Task description:
When you transcribe the listing that follows, keep every line exact and skip any picture.
================
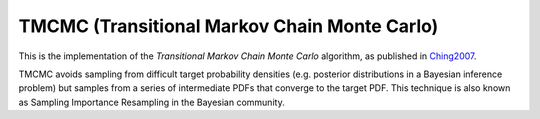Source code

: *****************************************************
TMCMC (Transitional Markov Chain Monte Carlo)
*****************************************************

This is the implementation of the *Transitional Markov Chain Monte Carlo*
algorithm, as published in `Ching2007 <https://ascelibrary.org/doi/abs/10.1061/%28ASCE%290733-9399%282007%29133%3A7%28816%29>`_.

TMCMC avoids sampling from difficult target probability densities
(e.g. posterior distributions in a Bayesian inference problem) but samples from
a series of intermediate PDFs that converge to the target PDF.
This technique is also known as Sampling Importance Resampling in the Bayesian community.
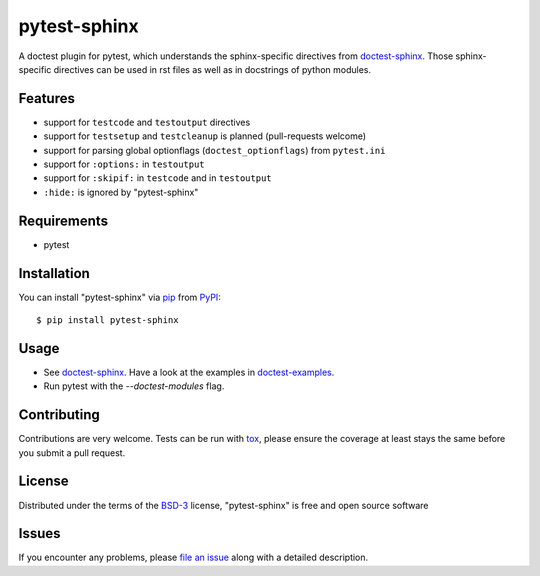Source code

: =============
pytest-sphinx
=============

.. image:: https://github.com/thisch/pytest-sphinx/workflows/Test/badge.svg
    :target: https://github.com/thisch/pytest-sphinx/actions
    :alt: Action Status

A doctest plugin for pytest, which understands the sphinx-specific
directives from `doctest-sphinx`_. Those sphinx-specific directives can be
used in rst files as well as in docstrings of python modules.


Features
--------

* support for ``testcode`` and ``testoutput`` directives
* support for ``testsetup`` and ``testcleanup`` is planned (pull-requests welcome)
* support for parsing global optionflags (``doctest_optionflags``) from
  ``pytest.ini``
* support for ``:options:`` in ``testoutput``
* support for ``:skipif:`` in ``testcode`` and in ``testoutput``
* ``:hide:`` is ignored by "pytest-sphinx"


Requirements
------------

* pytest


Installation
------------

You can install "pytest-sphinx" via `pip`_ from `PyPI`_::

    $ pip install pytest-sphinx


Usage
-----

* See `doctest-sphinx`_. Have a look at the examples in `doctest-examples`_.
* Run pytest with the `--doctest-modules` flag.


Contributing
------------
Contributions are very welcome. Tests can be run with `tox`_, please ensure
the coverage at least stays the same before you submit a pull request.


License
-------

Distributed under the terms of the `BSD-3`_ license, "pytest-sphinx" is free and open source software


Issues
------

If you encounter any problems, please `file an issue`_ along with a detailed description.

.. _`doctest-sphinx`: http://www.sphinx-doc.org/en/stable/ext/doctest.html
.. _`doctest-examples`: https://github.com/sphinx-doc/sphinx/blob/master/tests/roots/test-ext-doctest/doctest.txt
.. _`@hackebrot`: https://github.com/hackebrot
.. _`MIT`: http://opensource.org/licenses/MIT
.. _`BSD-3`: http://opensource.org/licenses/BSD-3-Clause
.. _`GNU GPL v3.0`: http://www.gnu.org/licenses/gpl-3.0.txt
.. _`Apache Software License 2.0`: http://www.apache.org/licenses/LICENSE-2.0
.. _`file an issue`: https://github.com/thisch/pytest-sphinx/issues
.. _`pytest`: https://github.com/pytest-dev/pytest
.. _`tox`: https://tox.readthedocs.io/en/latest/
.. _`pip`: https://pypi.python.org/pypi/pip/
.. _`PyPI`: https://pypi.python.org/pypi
================
Result of this exercise:
Source code

: *****************************************************
TMCMC (Transitional Markov Chain Monte Carlo)
*****************************************************

This is the implementation of the *Transitional Markov Chain Monte Carlo*
algorithm, as published in `Ching2007 <https://ascelibrary.org/doi/abs/10.1061/%28ASCE%290733-9399%282007%29133%3A7%28816%29>`_.

TMCMC avoids sampling from difficult target probability densities
(e.g. posterior distributions in a Bayesian inference problem) but samples from
a series of intermediate PDFs that converge to the target PDF.
This technique is also known as Sampling Importance Resampling in the Bayesian community.
Source code

: =============
pytest-sphinx
=============

.. image:: https://github.com/thisch/pytest-sphinx/workflows/Test/badge.svg
    :target: https://github.com/thisch/pytest-sphinx/actions
    :alt: Action Status

A doctest plugin for pytest, which understands the sphinx-specific
directives from `doctest-sphinx`_. Those sphinx-specific directives can be
used in rst files as well as in docstrings of python modules.


Features
--------

* support for ``testcode`` and ``testoutput`` directives
* support for ``testsetup`` and ``testcleanup`` is planned (pull-requests welcome)
* support for parsing global optionflags (``doctest_optionflags``) from
  ``pytest.ini``
* support for ``:options:`` in ``testoutput``
* support for ``:skipif:`` in ``testcode`` and in ``testoutput``
* ``:hide:`` is ignored by "pytest-sphinx"


Requirements
------------

* pytest


Installation
------------

You can install "pytest-sphinx" via `pip`_ from `PyPI`_::

    $ pip install pytest-sphinx


Usage
-----

* See `doctest-sphinx`_. Have a look at the examples in `doctest-examples`_.
* Run pytest with the `--doctest-modules` flag.


Contributing
------------
Contributions are very welcome. Tests can be run with `tox`_, please ensure
the coverage at least stays the same before you submit a pull request.


License
-------

Distributed under the terms of the `BSD-3`_ license, "pytest-sphinx" is free and open source software


Issues
------

If you encounter any problems, please `file an issue`_ along with a detailed description.

.. _`doctest-sphinx`: http://www.sphinx-doc.org/en/stable/ext/doctest.html
.. _`doctest-examples`: https://github.com/sphinx-doc/sphinx/blob/master/tests/roots/test-ext-doctest/doctest.txt
.. _`@hackebrot`: https://github.com/hackebrot
.. _`MIT`: http://opensource.org/licenses/MIT
.. _`BSD-3`: http://opensource.org/licenses/BSD-3-Clause
.. _`GNU GPL v3.0`: http://www.gnu.org/licenses/gpl-3.0.txt
.. _`Apache Software License 2.0`: http://www.apache.org/licenses/LICENSE-2.0
.. _`file an issue`: https://github.com/thisch/pytest-sphinx/issues
.. _`pytest`: https://github.com/pytest-dev/pytest
.. _`tox`: https://tox.readthedocs.io/en/latest/
.. _`pip`: https://pypi.python.org/pypi/pip/
.. _`PyPI`: https://pypi.python.org/pypi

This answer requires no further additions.